The photograph beside my bedroom window had once been my inspiration. It was a reminder of a time when I had the energy to dream and the drive to do the thing I loved most—take photographs.
It showed a view of the sky on a typical spring evening in Georgia but to me it wasn’t the same sky I had looked up at every night. I saw another world between the mix of red and purple as the sun set on this side of the earth. I was a part of a greater existence in that moment and every moment since just by looking at it. I often tried to see things others couldn’t or didn’t or, at least, I took pride in believing that I was capable of such a feat.
Hence, my enrolling—then deferring—at Savannah College of Art and Design. My mom loved my photos. Photography used to make me happy. Now everything was tainted.
Lingering in the shower for longer than necessary, I avoided reality for just a few more minutes.
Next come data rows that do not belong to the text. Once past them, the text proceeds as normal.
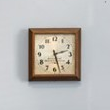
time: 2:27
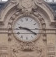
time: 9:20
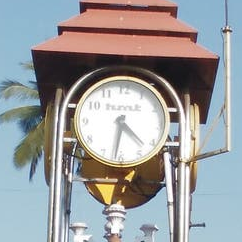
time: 4:31
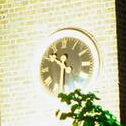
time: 10:30
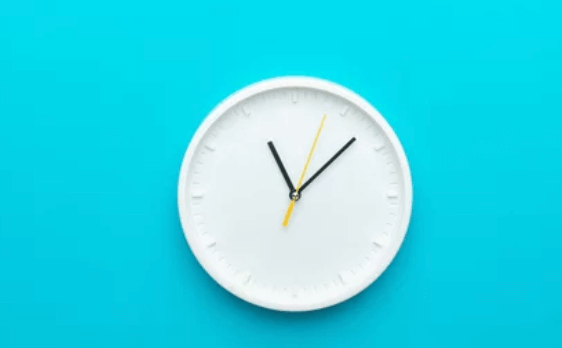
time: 11:07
“Is this what my life has come to?”
“What?” Kate asked.
“Nothing!” I replied, exiting the shower. “Just thinking out loud.”
“Well, now that you’re sanitary, you need to eat something because you are wasting away.”
Peering down at my pelvic bone that had become more pronounced, I agreed with her…in silence. Kate loved to be right. Even if she was this time, she didn’t need to know just how right she was.